Interessant zijn ook de begrippen tijd en eeuwigheid bij Landauer, in het geschrift Scepsis en Mystiek. Eckehart en het neoplatonisme van de christelijke en heidense traditie (Plotinus, Augustinus, Dionysius Areopagita, Scotus Eriugena, Bonaventura enz.) definiëren de eeuwigheid niet als een eeuwig uitgerekte tijdsspanne, maar eerder als op elk moment van de tijd aanwezig. Ze omvat met andere woorden de tijd als geheel en transcendenteert die tegelijkertijd. Een “afgescheiden” mens, die zich kan vrijmaken van de tijd, ervaart de eeuwigheid door een “mystiek aanschouwen” (Plotinus). Voor Landauer is de eeuwigheid tegelijkertijd een eeuwig verloop in de tijd alsook de bron van de tijdelijke ontwikkelingsstroom. Het idee van verleden en toekomst is volgens hem een “vervalsing van de ruimte”, omdat pas door het overdragen van het idee ruimte gesuggereerd wordt dat wij ons op een punt bevinden, vanwaar wij terug en naar voren kunnen zien. De uitspraak dat de eeuwigheid enerzijds een eeuwig verlopen in de tijd is en anderzijds de bron van de tijd, lijkt tegenstrijdig. Van belang daarbij is dat voor Landauer de eeuwigheid dan wel aan het verloop van de tijd gebonden blijft, maar de eeuwige vernieuwing wordt een constante, waardoor dan in het “eeuwige heden” volstrekt “tijdelijke kwaliteitsverschillen” verschijnen. Op dezelfde manier spreken ook de neoplatonici (Meester Eckehart) over een verloop in de tijd, die omvat wordt door de eeuwigheid, maar tegelijkertijd de bron van de tijd is. De eeuwigheid kan daarom door de “mystieke beschouwing” (Plotinus) in de tijd worden ervaren. De sleutel daartoe is zowel voor Meester Eckehart als voor Gustav Landauer de zogenaamde “afgescheidenheid”.

Mystieke antropologie

[bewerken | brontekst bewerken]

Mystieke antropologie gaat ervan uit dat in de mens een goddelijke vonk of “ongeschapen zielsgrond” (Meester Eckehart) aanwezig is, die het eigenlijke menselijke wezen uitmaakt en tegelijkertijd verenigd is met God. In de Bijbel wordt dat verwoord als: “De mens is het evenbeeld van God.” Voor de bestemming, die het eigenlijke wezen van de mens is, beroept Landauer zich expliciet op Meester Eckehart. Daarom is volgens Landauer ons “individuele,” dat stevig “op zichzelf staat” en zich diep “in zichzelf terugtrekt” – tegelijkertijd “ons algemeenste,” namelijk datgene wat ons met de gezamenlijke al-ene wereld verbindt en tot de eenheid daarmee leidt. Landauer zegt in Scepsis en Mystiek (1978, pag. 17) het volgende:

Hoe dieper ik in mijzelf terugkeer, hoe meer ik deelachtig wordt aan de wereld.
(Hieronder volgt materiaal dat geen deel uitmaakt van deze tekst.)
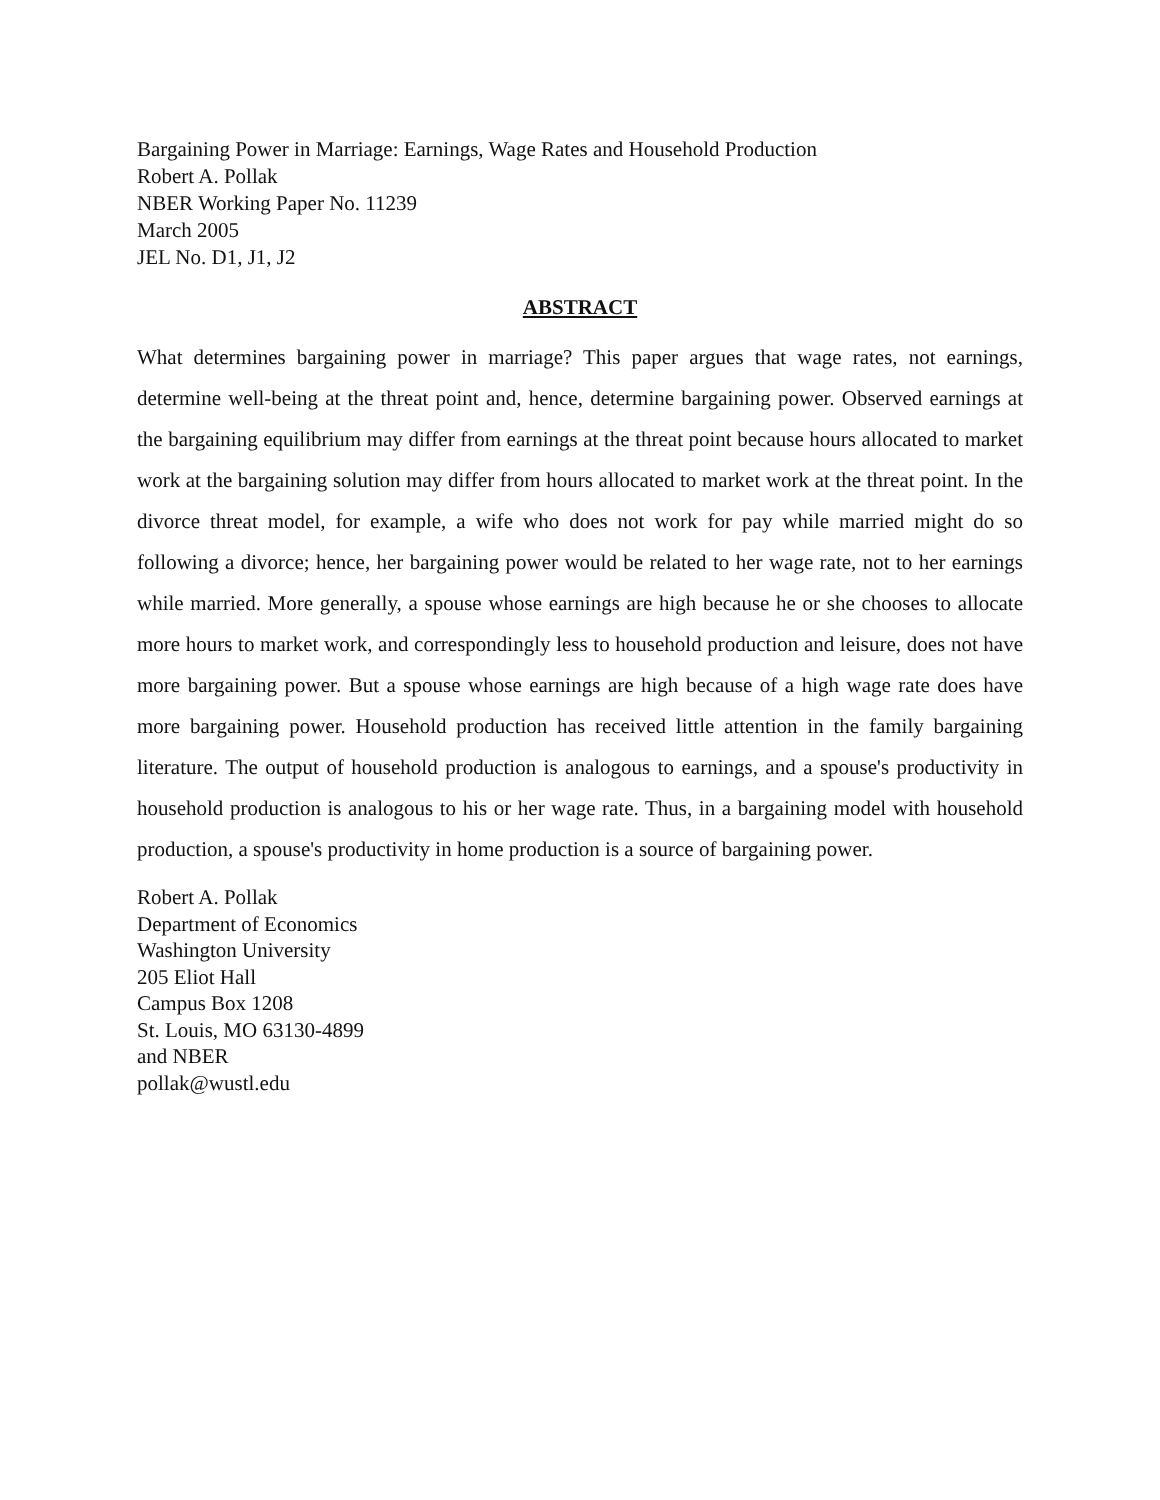Bargaining Power in Marriage: Earnings, Wage Rates and Household Production
Robert A. Pollak
NBER Working Paper No. 11239
March 2005
JEL No. D1, J1, J2
ABSTRACT
What determines bargaining power in marriage? This paper argues that wage rates, not earnings, determine well-being at the threat point and, hence, determine bargaining power. Observed earnings at the bargaining equilibrium may differ from earnings at the threat point because hours allocated to market work at the bargaining solution may differ from hours allocated to market work at the threat point. In the divorce threat model, for example, a wife who does not work for pay while married might do so following a divorce; hence, her bargaining power would be related to her wage rate, not to her earnings while married. More generally, a spouse whose earnings are high because he or she chooses to allocate more hours to market work, and correspondingly less to household production and leisure, does not have more bargaining power. But a spouse whose earnings are high because of a high wage rate does have more bargaining power. Household production has received little attention in the family bargaining literature. The output of household production is analogous to earnings, and a spouse's productivity in household production is analogous to his or her wage rate. Thus, in a bargaining model with household production, a spouse's productivity in home production is a source of bargaining power.
Robert A. Pollak
Department of Economics
Washington University
205 Eliot Hall
Campus Box 1208
St. Louis, MO 63130-4899
and NBER
pollak@wustl.edu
Het volledig verzinken in het eigen Ik, betekent voor Landauer het deelnemen aan de wereld. In het Neoplatonisme, b.v. bij Meester Eckehart, voert de “inkeer tot jezelf” uiteindelijk tot kennis of “aanschouwing van God.” Een verder onderscheid bij de mystieke antropologie, dat voorkomt bij Landauer en Meester Eckehart, is het begrip “overerving,” dat door Landauer wordt gepropageerd. Het individu is voor Landauer het resultaat van een lange keten van voorouders, die allemaal nog aanwezig zijn, doordat ze “heerschappij” over het individu uitoefenen. Zo zou b.v. het rechtoplopen de zichtbare uitdrukking zijn van de “heerschappij” van de eerste mensen over ons. Die overerving leidt ons dan via onze menselijke en dierlijke voorouders steeds verder terug tot aan de anorganische wereld. De gedachte wordt in Scepsis en Mystiek bekrachtigd door de al eerder genoemde mystieke gedachte, dat de mens de hele wereld in zich draagt. Daardoor zijn onze gezamenlijke voorouders in ons aanwezig. Vervolgens legt Landauer ook nog een verband tussen de begrippen mensheid en menselijke natuur (die hij daarbovenuit als goddelijk definieert).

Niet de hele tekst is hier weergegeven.